# New Wilson Combat EDC X9 1911 Pistol



## farook (Jan 7, 2015)

I was hoping a senior member would start a thread on this, anyways, A double stack magazine, a 1911 from Wilson Combat. What do you have to say.






I could just keep looking at this all day. After the Super Sentinel this is the prettiest gun ever

https://www.wilsoncombat.com/edc-x9/


----------



## rustygun (Apr 8, 2013)

Beautiful looking firearm. I try not to look at it to long.


----------



## tony pasley (May 6, 2006)

Pretty gun but I am some what a purest when it comes to 1911s. I subscribe to St. John M. Browning's 10 commandment about the 1911.


----------



## farook (Jan 7, 2015)

I was wondering too from a company that makes possibly the worlds best 1911 what effort would have gone into making a deviation. No grip safety, double stack magazine. This one is worth a try.


----------



## desertman (Aug 29, 2013)

Too bad it's not a .45!


----------



## rustygun (Apr 8, 2013)

I heard they out backorder till January. That was before the NRA show. They had them at the show that was the first chance anyone could see one and hold it so I'm sure it's way past January now. there was something on the Truth About Guns website.


----------



## toddcshoe (Apr 18, 2017)

I love it. I saw a write up on it in a magazine i have already forgot the name of. I read them then pass them around to friends. Sounds like a excellent pistol. Too pricey for me but if I had the extra money would definitely be on my "to buy" list.


----------



## farook (Jan 7, 2015)

The topic of Custom Made 1911s was taken up by me sometime back in another forum and this is what one of the members had to say



> It is often said that most shooters are overly trigger conscious, and I think that is true. Having said that, the high cost of a custom 1911 is for:
> 
> Fitting the slide so that it fits to the frame with minimal play, but also works smoothly with minimal friction
> 
> ...


----------



## desertman (Aug 29, 2013)

farook said:


> The topic of Custom Made 1911s was taken up by me sometime back in another forum and this is what one of the members had to say


I guess that's all well and good but I've spent far less than $3,000 for pistols that function with total reliability. Sig's, HK's, Glocks, CZ's, S&W's, Springfield's and Ruger's to name a few. I can put all my shots within a 4 inch circle at 21 feet rapid fire with any of the aforementioned. I don't know if a $3,000 gun would make that much of a difference for me? Most law enforcement agencies in the United States are using $550 G17 Glocks. The U.S. Army has switched over to the Sig P320 which are under $600.

I would imagine that with custom made guns replacement parts would also have to be hand fitted? I would also imagine that no two are exactly alike even when made buy the same gunsmith? Unlike most off the shelf 1911's of which there are a myriad of parts and accessories available that just about anyone who can completely disassemble a 1911 can install.

********

◆ **Tasks to perform**:
1/ Answer these questions from the Wilson Combat EDC X9 thread:
(a) Which two ways does farook say this 1911 deviates from the usual design?
(b) According to rustygun, where did people first get the chance to see and hold one?
(c) What pistol does desertman say the U.S. Army switched to, and at what price?
2/ Edit the Wilson Combat EDC X9 thread by rewriting the passage starting at "I guess that's" and ending at "are under $600.", with "rapid fire" changed to "slow fire".
3/ Add the next part of the Wilson Combat EDC X9 thread, picking up after its final sentence.

◆ **Information provided**:
********

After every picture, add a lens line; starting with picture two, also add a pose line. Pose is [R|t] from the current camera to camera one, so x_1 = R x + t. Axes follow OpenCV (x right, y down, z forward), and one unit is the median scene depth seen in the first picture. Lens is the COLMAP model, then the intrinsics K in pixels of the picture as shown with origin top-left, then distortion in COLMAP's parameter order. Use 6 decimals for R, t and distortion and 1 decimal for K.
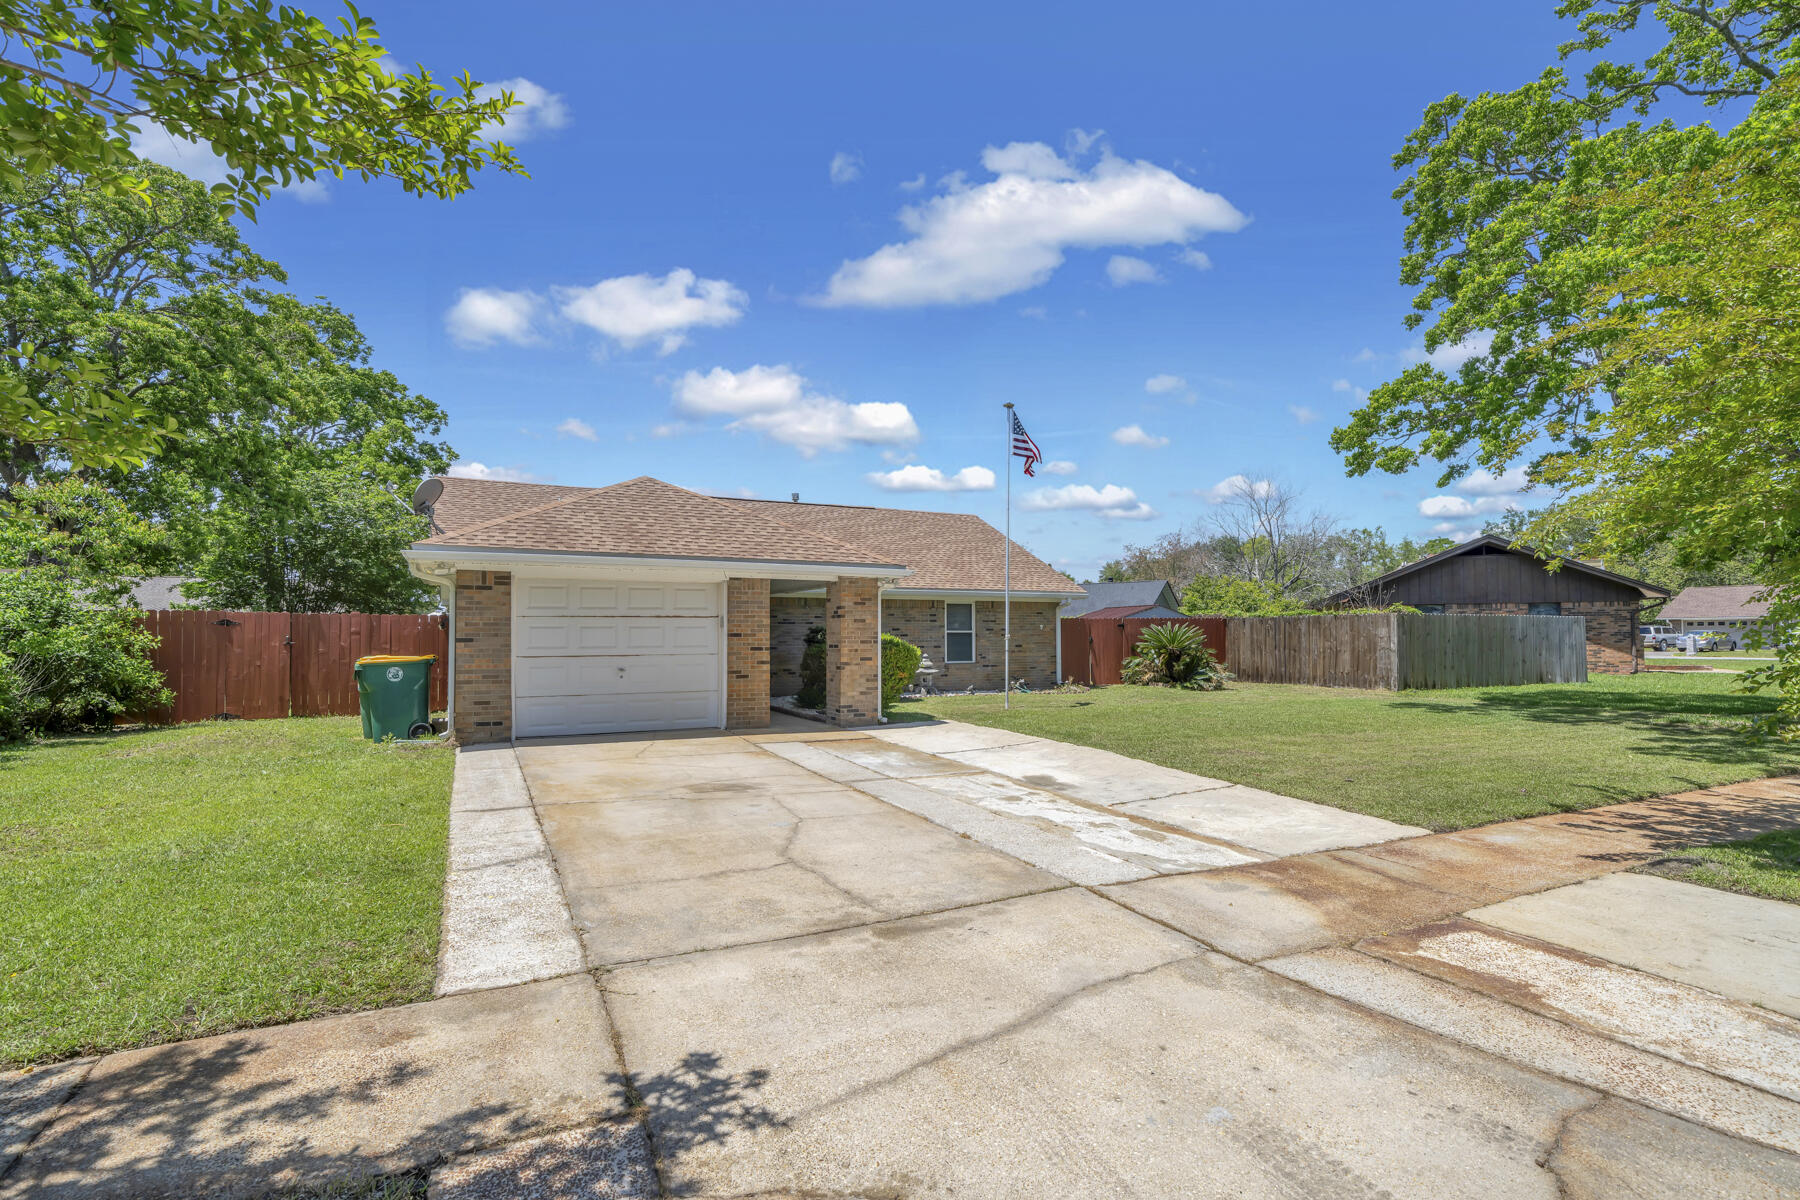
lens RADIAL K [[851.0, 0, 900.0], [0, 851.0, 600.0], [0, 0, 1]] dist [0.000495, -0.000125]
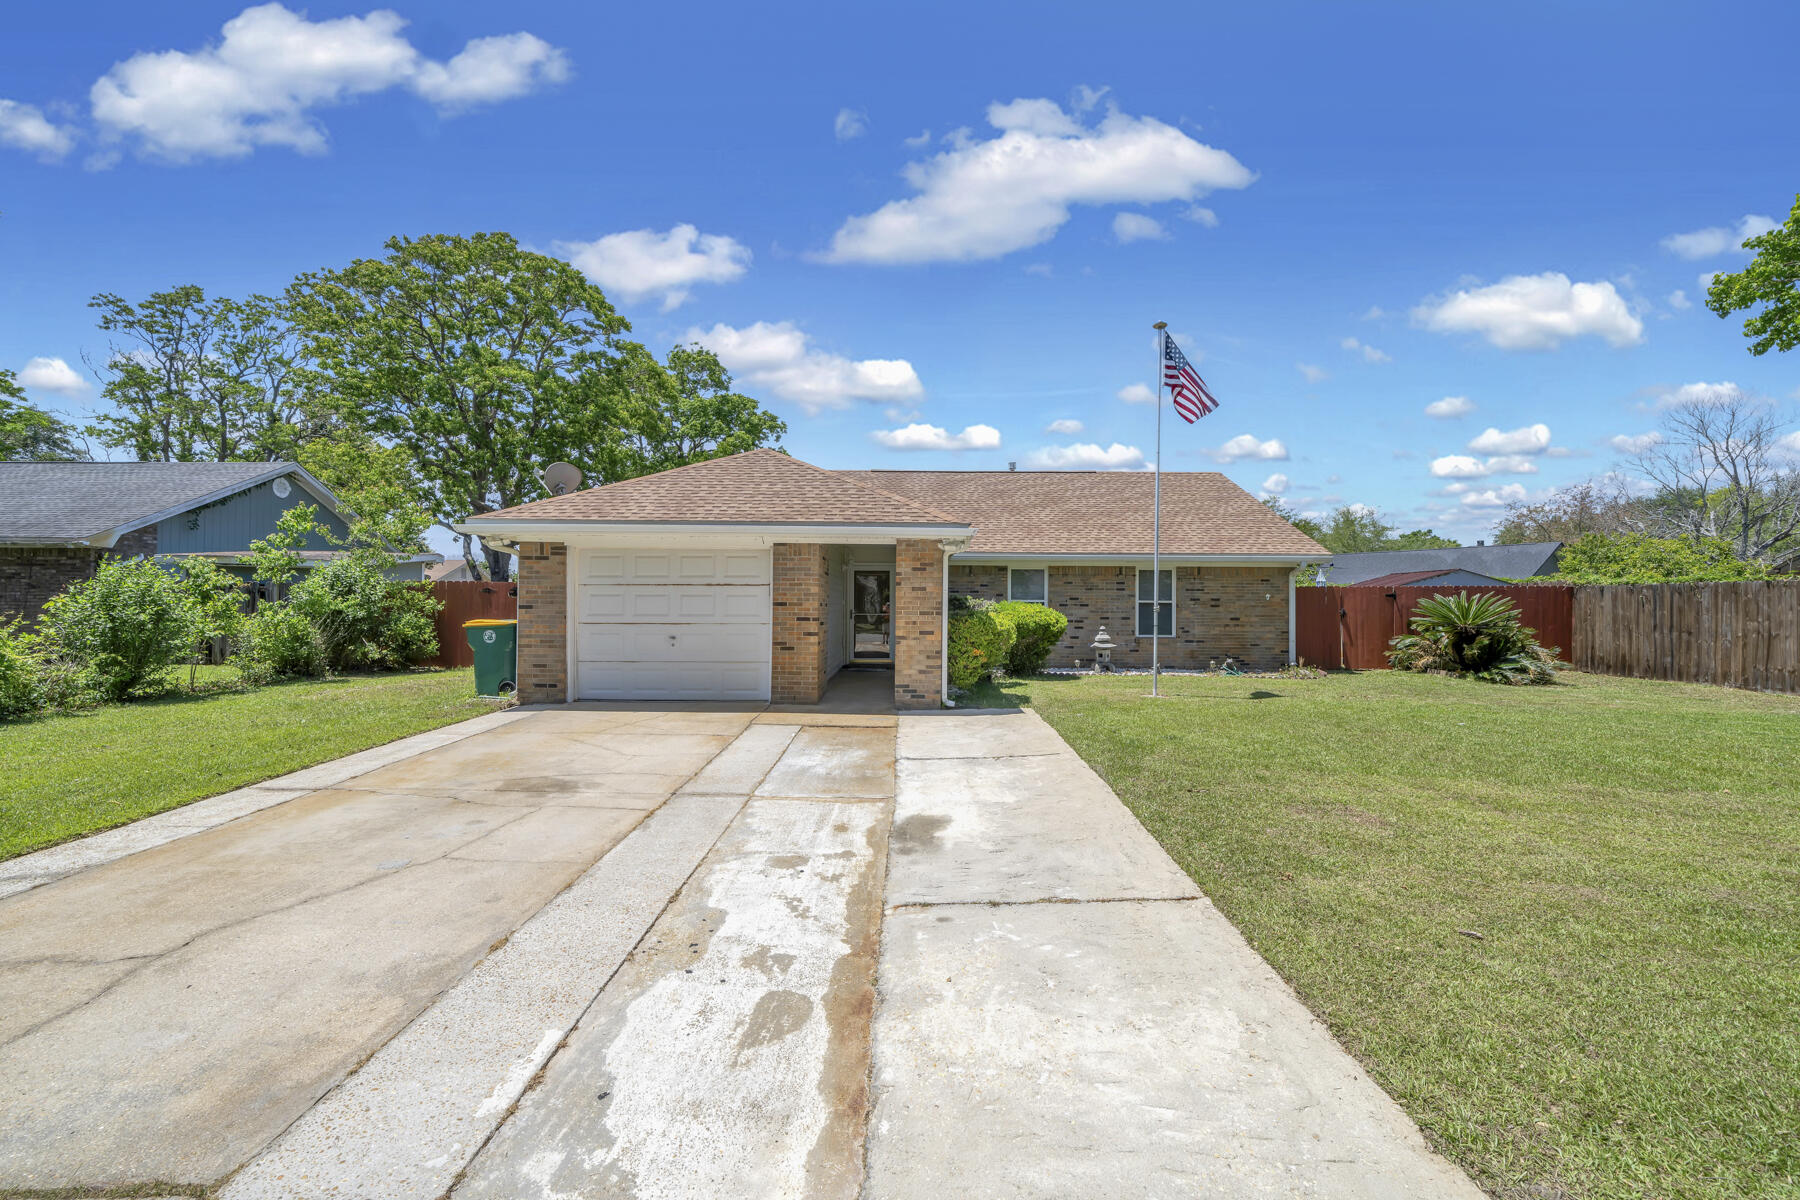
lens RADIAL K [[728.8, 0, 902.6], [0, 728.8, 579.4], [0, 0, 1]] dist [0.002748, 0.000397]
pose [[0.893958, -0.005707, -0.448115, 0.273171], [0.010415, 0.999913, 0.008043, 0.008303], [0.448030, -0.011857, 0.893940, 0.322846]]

********

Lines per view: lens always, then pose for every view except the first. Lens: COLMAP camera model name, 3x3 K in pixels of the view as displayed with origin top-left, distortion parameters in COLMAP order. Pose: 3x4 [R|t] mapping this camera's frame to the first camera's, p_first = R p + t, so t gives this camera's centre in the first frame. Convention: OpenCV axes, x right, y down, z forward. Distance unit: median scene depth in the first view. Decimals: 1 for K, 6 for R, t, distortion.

********

◆ **Task-by-task results**:
1/
(a) It has no grip safety and uses a double stack magazine.
(b) At the NRA show.
(c) The Sig P320, which is under $600.

2/
I guess that's all well and good but I've spent far less than $3,000 for pistols that function with total reliability. Sig's, HK's, Glocks, CZ's, S&W's, Springfield's and Ruger's to name a few. I can put all my shots within a 4 inch circle at 21 feet slow fire with any of the aforementioned. I don't know if a $3,000 gun would make that much of a difference for me? Most law enforcement agencies in the United States are using $550 G17 Glocks. The U.S. Army has switched over to the Sig P320 which are under $600.

3/
While I can understand the workmanship and time that goes into Custom Made 1911's that justify their cost. I doubt that most pistolero's are going to be willing to shell out that kind of money for a 1911 or any of it's variants. However there are just enough people out there that are buying them to keep them in business. Kinda' like those who will buy a Rolls or a Bentley instead of a Cadillac or a Lincoln.

Myself? I'd rather buy two top of the line Sig's as I already have instead of one Custom 1911.


----------



## Blackhawkman (Apr 9, 2014)

You'd waste yer money on a Sig rather than a hand fit custom pistol that shoots 1 1/2 inch groups at 15 yards! C'mon

Sent from my iPhone using Tapatalk


----------



## awmp (Nov 11, 2007)

Wilson owner but waiting for all the hype to settle and then see how the pistol works out. Still just too easy to carry a 1911.


----------



## win231 (Aug 5, 2015)

I've owned a Wilson CQB. I considered it a range toy. I did hit lots of 100-yd. targets with it & it did group into less than 1" at 25 yards & it was 100% reliable. But (except for reliability) none of those qualities are important in a defensive firearm & they are costly. Any gun that groups into 4" at 25 yards is sufficient for that purpose. And reliability can be had for $500.00 - $600.00, not $3,000.00.


----------



## Blackhawkman (Apr 9, 2014)

A 45 acp in a Wilson 1911 is my vote!


Sent from my iPhone using Tapatalk


----------



## wirenut (Dec 16, 2015)

Very nice firearm. too bad I have champagne taste and a beer budget...


----------



## berettatoter (Sep 1, 2011)

Wilson Combat builds some good ones....for the price tag, they better! Traditional 1911 people would not like the external extractor, but I kinda like to see the extractor on the outside. JMHO.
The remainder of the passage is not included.